KARL3

undisplayed link in blog post preview

Bug #663399 reported by Jim B. Glenn on 2010-10-19

This bug affects 1 person

Affects		Status	Importance	Assigned to	Milestone
	KARL3	Fix Released	Medium	Tres Seaver	KARL3 m49

Bug Description

Jim, once you get this entered in, I'll hand it to Tres for triage.

Tres, if you read the conversation below, I think you'll get up to speed on this pretty quick. I think karl.content.views.utils.extract_description uses an XPath expression which could probably be tinkered with.

--Paul

On Oct 18, 2010, at 2:35 PM, Evan McGonagill wrote:

Hi Jim and Paul,

Sorry I lost track of this message when it was originally sent. I
believe our preferences are as follows; let me know if there's anything
I'm missing:

Yes, include the text inside <a> tags, but not bold or italics or any
other HMTL markers.
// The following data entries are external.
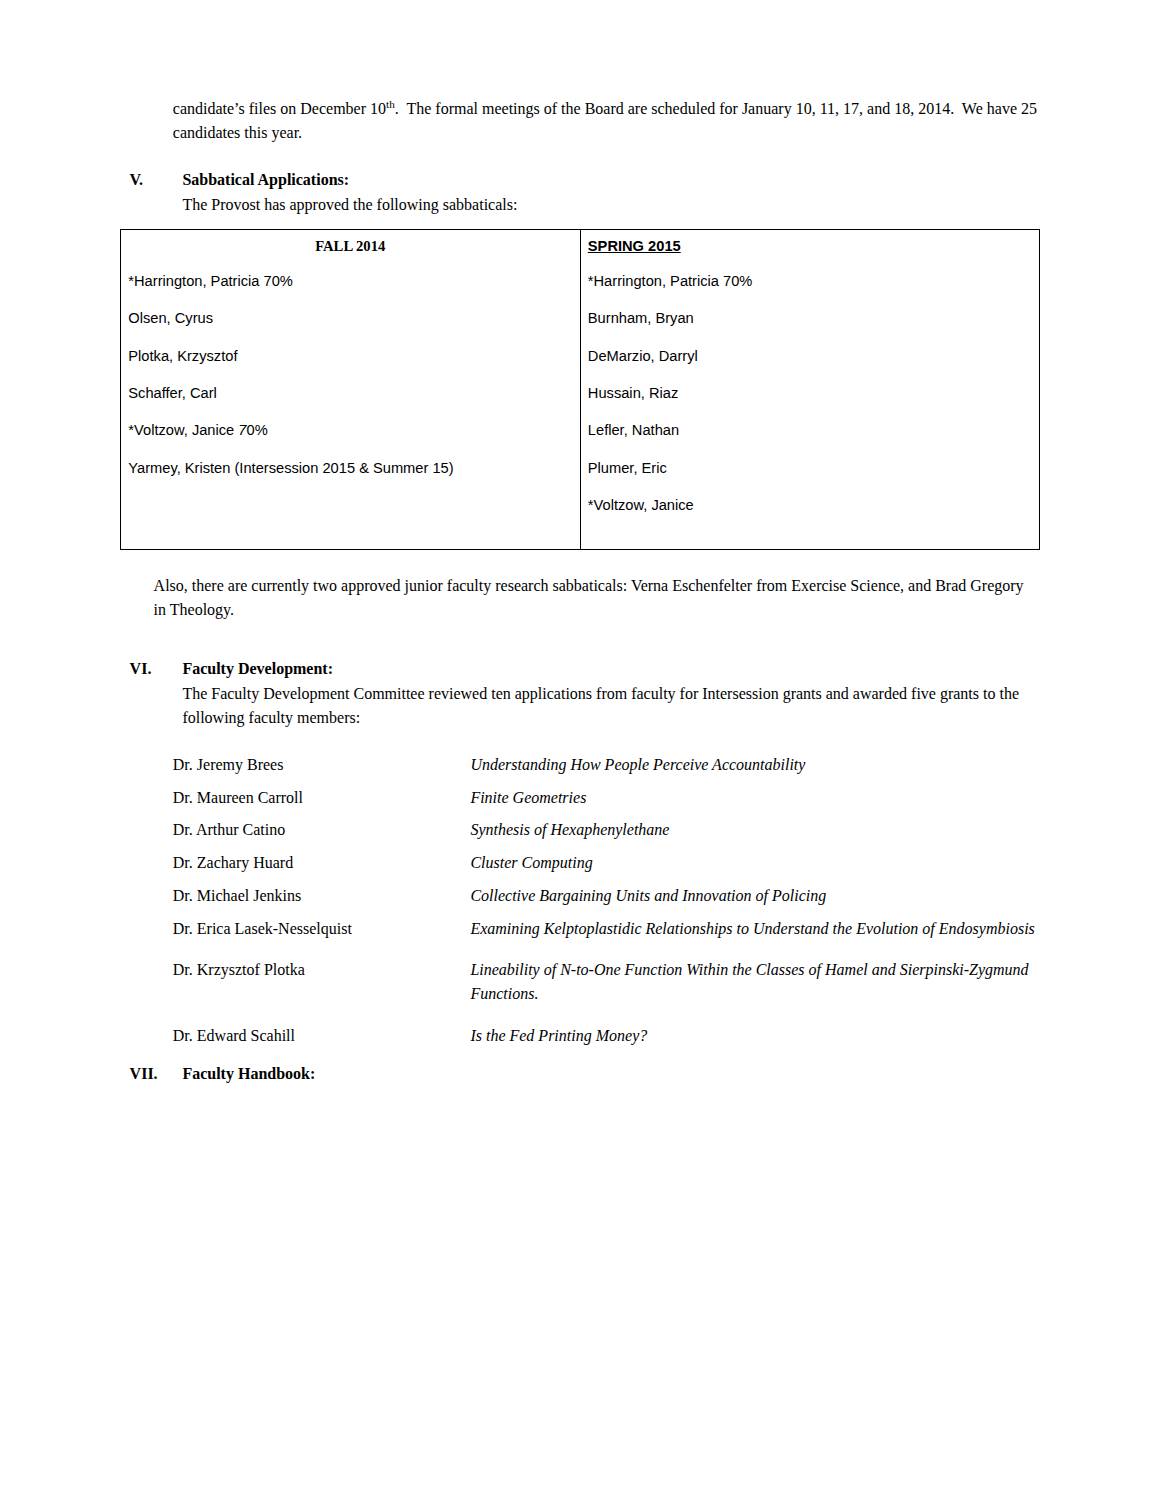candidate’s files on December 10th. The formal meetings of the Board are scheduled for January 10, 11, 17, and 18, 2014. We have 25 candidates this year.
V.
Sabbatical Applications:
The Provost has approved the following sabbaticals:
| FALL 2014 *Harrington, Patricia 70% Olsen, Cyrus Plotka, Krzysztof Schaffer, Carl *Voltzow, Janice 7 0% Yarmey, Kristen (Intersession 2015 & Summer 15) | SPRING 2015 *Harrington, Patricia 70% Burnham, Bryan DeMarzio, Darryl Hussain, Riaz Lefler, Nathan Plumer, Eric *Voltzow, Janice |
Also, there are currently two approved junior faculty research sabbaticals: Verna Eschenfelter from Exercise Science, and Brad Gregory in Theology.
VI.
Faculty Development:
The Faculty Development Committee reviewed ten applications from faculty for Intersession grants and awarded five grants to the following faculty members:
Dr. Jeremy Brees
Understanding How People Perceive Accountability
Dr. Maureen Carroll
Finite Geometries
Dr. Arthur Catino
Synthesis of Hexaphenylethane
Dr. Zachary Huard
Cluster Computing
Dr. Michael Jenkins
Collective Bargaining Units and Innovation of Policing
Dr. Erica Lasek-Nesselquist
Examining Kelptoplastidic Relationships to Understand the Evolution of Endosymbiosis
Dr. Krzysztof Plotka
Lineability of N-to-One Function Within the Classes of Hamel and Sierpinski-Zygmund Functions.
Dr. Edward Scahill
Is the Fed Printing Money?
VII.
Faculty Handbook:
The primary concern is just with link displays, but
bold and italicized text are not a priority.

Yes include this in all content types and "descriptions," not just blog
descriptions.

Are those requests broad enough to be easily implemented, and make
sense/won't cause problems?

Evan

-----Original Message-----
From: James B Glenn via RT
Sent: Monday, October 18, 2010 11:00 AM
To: Evan McGonagill
Subject: [sixfeetup/karl-support #81715] Bug report: undisplayed link in
blog post preview

Hi Evan,
Paul asked questions below. Would you like me to keep this support
request open? or would
you like to deal with this issue separately?

Thanks,

Jim Glenn
KARL Champion

On Wed Sep 22 10:17:49 2010, peveritt wrote:

As background, the blog listing shows the "description" of each blog
entry. The description is something KARL auto-extracts on each
content item and shows in various places: search results, RSS
feeds, content Feeds, and this blog listing.

We don't make the person manually enter a description, as most people
won't do that. So we guess by taking the first X characters of
text. Since this is HTML, we have to be careful how we extract the
text....we can't, for example, open an italics and forget to close
it. Same for a table.

Our current algorithm for extraction simply ignores anything nested
inside HTML markup and only looks at the words. The words you
mentioned are in an HTML hyperlink, thus they are getting ignored.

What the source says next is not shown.